Optimizing Passenger Standalone

There are two aspects with regard to optimizing Passenger's server performance.

The first aspect is settings tuning. Passenger's default settings are not aimed at optimizing, but at safety. The defaults are designed to conserve resources, to prevent server overload and to keep web apps up and running. To optimize for performance, you need to tweak some settings whose values depend on your hardware and your environment.

Besides Passenger settings, you may also want to tune kernel-level settings.
The second aspect is using performance-enhancing features. This requires small application-level changes.

If you are optimizing Passenger for the purpose of benchmarking then you should also follow the benchmarking recommendations.

Table of contents

Minimizing process spawning

By default, Passenger spawns and shuts down application processes according to traffic. This allows it to use more resources during busy times, while conserving resources during idle times. This is especially useful if you host more than 1 app on a single server: if not all apps are used at the same time, then you don't have to keep all apps running at the same time.

However, spawning a process takes a lot of time (in the order of 10-20 seconds for a Rails app), and CPU usage will be near 100% during spawning. Therefore, while spawning, your server will be slower at performing other activities, such as handling requests.

For consistent performance, it is thus recommended that you configure a fixed process pool: telling Passenger to use a fixed number of processes, instead of spawning and shutting them down dynamically.

Run passenger start with --max-pool-size=N --min-instances=N, where N is the number of processes you want.

Maximizing throughput

This section provides guidance on maximizing Passenger's throughput. The amount of throughput that Passenger handles is proportional to the number of processes or threads that you've configured. More processes/threads generally means more throughput, but there is an upper limit. Past a certain value, further increasing the number of processes/threads won't help. If you increase the number of processes/threads even further, then performance may even go down.

The optimal value depends on the hardware and the environment. This section will provide you with formulas to calculate that optimal value. The following factors are involved in calculation:

Memory. More processes implies a higher memory usage. If too much memory is used then the machine will hit swap, which slows everything down. You should only have as many processes as memory limits comfortably allow. Threads use less memory, so prefer threads when possible. You can create tens of threads in place of one process.

• [Work order A] Edit the listing from its first line through the line containing "this parking space?" by swapping "delivery driver" for "courier", changing nothing else. Leave the pictures out.
• [Work order B] Resume the Passenger optimization guide where it stops.
The listing has no connection to the Passenger optimization guide.

• [Dataset records]
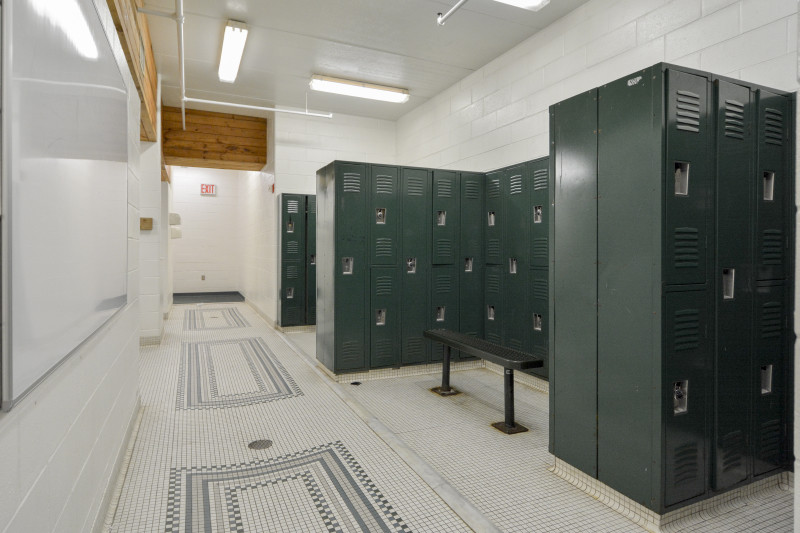
Find the location of a particular element. This screenshot has width=800, height=533. wall is located at coordinates (94, 378), (508, 109), (340, 138).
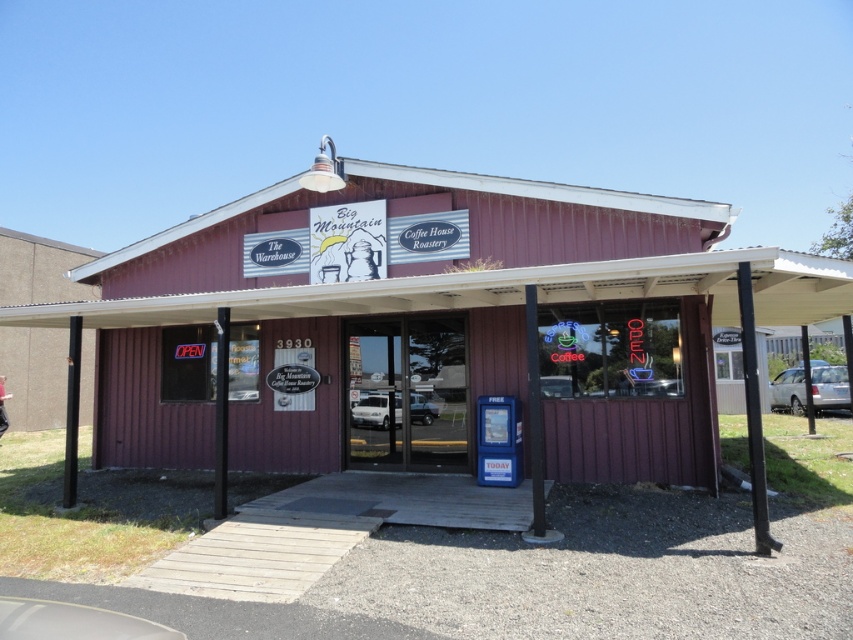
Looking at this image, you are a delivery driver who needs to park your vehicle. The parking spot available is 5 meters long. You have a satin silver sedan at right and a white matte van at center. Which vehicle can fit into the parking spot?

The satin silver sedan at right is larger in size than the white matte van at center. Since the parking spot is 5 meters long, the white matte van at center is smaller and can fit into the parking spot, while the satin silver sedan at right may be too large.

You are a delivery driver who needs to park your vehicle in front of the Big Mountain Coffee House Roastery. The parking space available is exactly the size of the white matte car at center. Can your van, which is the same size as the white matte van at center, fit into this parking space?

The white matte van at center is larger in size than the white matte car at center. Since the parking space is the same size as the car, the van cannot fit into the space.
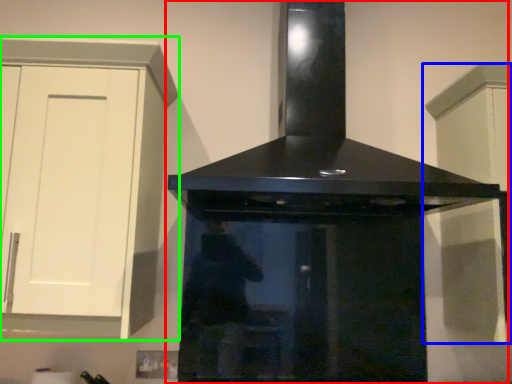
Question: Which object is positioned farthest from home appliance (highlighted by a red box)? Select from cabinetry (highlighted by a blue box) and cabinetry (highlighted by a green box).

Choices:
 (A) cabinetry
 (B) cabinetry

Answer: (B)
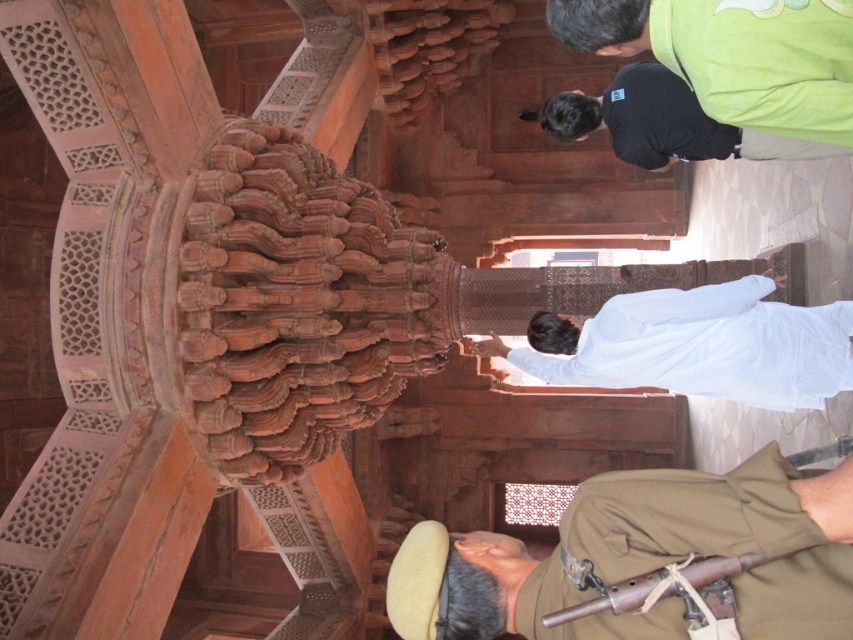
Looking at this image, you are an architect examining the intricate carvings on the column. You notice two points marked on the column. The first point is at coordinates point (x=643, y=518) and the second is at point (x=772, y=141). Which of these two points is nearer to your viewpoint as you look at the column?

Point (x=643, y=518) is closer to the camera than point (x=772, y=141), so the first point is nearer to your viewpoint.

You are an interior designer observing the intricate carvings on the column and ceiling of this historical building. You notice two shirts displayed in the scene for a photoshoot. The white cotton shirt at center and the dark green shirt at upper center. Which shirt is positioned lower in the scene?

The white cotton shirt at center is shorter than the dark green shirt at upper center, meaning it is positioned lower in the scene.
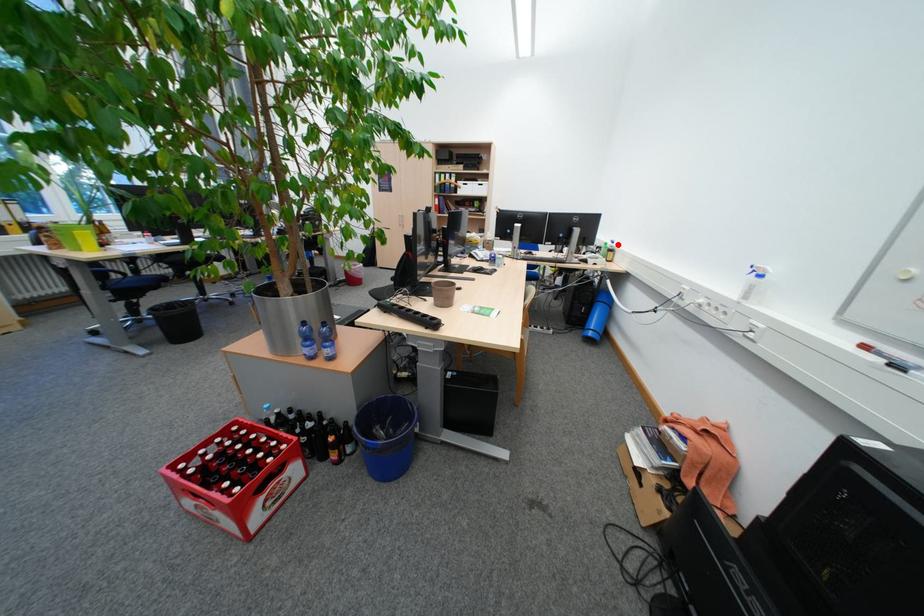
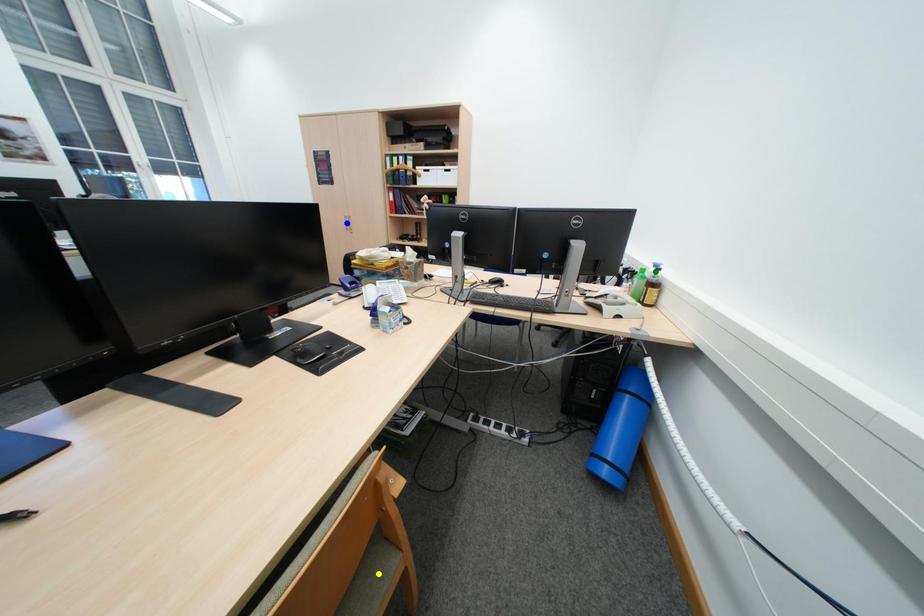
Question: I am providing you with two images of the same scene from different viewpoints. A red point is marked on the first image. You are given multiple points on the second image. In image 2, which mark is for the same physical point as the one in image 1?

Choices:
 (A) yellow point
 (B) blue point
 (C) green point

Answer: (C)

• [Response area A]
Find the location of a particular element. This screenshot has width=800, height=533. wall is located at coordinates (94, 378), (508, 109), (340, 138).
Looking at this image, you are a courier who needs to park your vehicle. The parking spot available is 5 meters long. You have a satin silver sedan at right and a white matte van at center. Which vehicle can fit into the parking spot?

The satin silver sedan at right is larger in size than the white matte van at center. Since the parking spot is 5 meters long, the white matte van at center is smaller and can fit into the parking spot, while the satin silver sedan at right may be too large.

You are a courier who needs to park your vehicle in front of the Big Mountain Coffee House Roastery. The parking space available is exactly the size of the white matte car at center. Can your van, which is the same size as the white matte van at center, fit into this parking space?

• [Response area B]
Number of CPUs. True (hardware) concurrency cannot be higher than the number of CPUs. In theory, if all processes/threads on your system use the CPUs constantly, then:
- You can increase throughput up to NUMBER_OF_CPUS processes/threads.
- Increasing the number of processes/threads after that point will increase virtual (software) concurrency, but will not increase true (hardware) concurrency and will not increase maximum throughput.
Having more processes than CPUs may decrease total throughput a little thanks to context switching overhead, but the difference is not big because OSes are good at context switching these days.

On the other hand, if your CPUs are not used constantly, e.g. because they’re often blocked on I/O, then the above does not apply and increasing the number of processes/threads does increase concurrency and throughput, at least until the CPUs are saturated.
Blocking I/O. This covers all blocking I/O, including hard disk access latencies, database call latencies, web API calls, etc. Handling input from the client and output to the client does not count as blocking I/O, because Passenger has buffering layers that relief the application from worrying about this.

The more blocking I/O calls your application process/thread makes, the more time it spends on waiting for external components. While it’s waiting it does not use the CPU, so that’s when another process/thread should get the chance to use the CPU. If no other process/thread needs CPU right now (e.g. all processes/threads are waiting for I/O) then CPU time is essentially wasted. Increasing the number processes or threads decreases the chance of CPU time being wasted. It also increases concurrency, so that clients do not have to wait for a previous I/O call to be completed before being served.

The formulas in this section assume that your machine is dedicated to Passenger. If your machine also hosts other software (e.g. a database) then you'll need to tweak the formulas a little bit.

Tuning the application process and thread count

Step 1: determining the application's memory usage

The amount of memory that your application uses on a per-process basis, is key to our calculation. You should first figure out how much memory your application typically needs. Every application has different memory usage patterns, so the typical memory usage is best determined by observation.

Run your app for a while, then run passenger-status at different points in time to examine memory usage. Then calculate the average of your data points. In the rest of this section, we'll refer to the amount of memory (in MB) that an application process needs, as RAM_PER_PROCESS.

In our experience, a typical medium-sized single-threaded Rails application process can use 150 MB of RAM on a 64-bit machine, even when the spawning method is set to "smart".

Step 2: determine the system's limits

First, let's define the maximum number of (single-threaded) processes, or the total number of threads, that you can comfortably have given the amount of RAM you have. This is a reasonable upper limit that you can reach without degrading system performance. This number is not the final optimal number, but is merely used for further caculations in later steps.

There are two formulas that we can use, depending on what kind of concurrency model your application is using in production.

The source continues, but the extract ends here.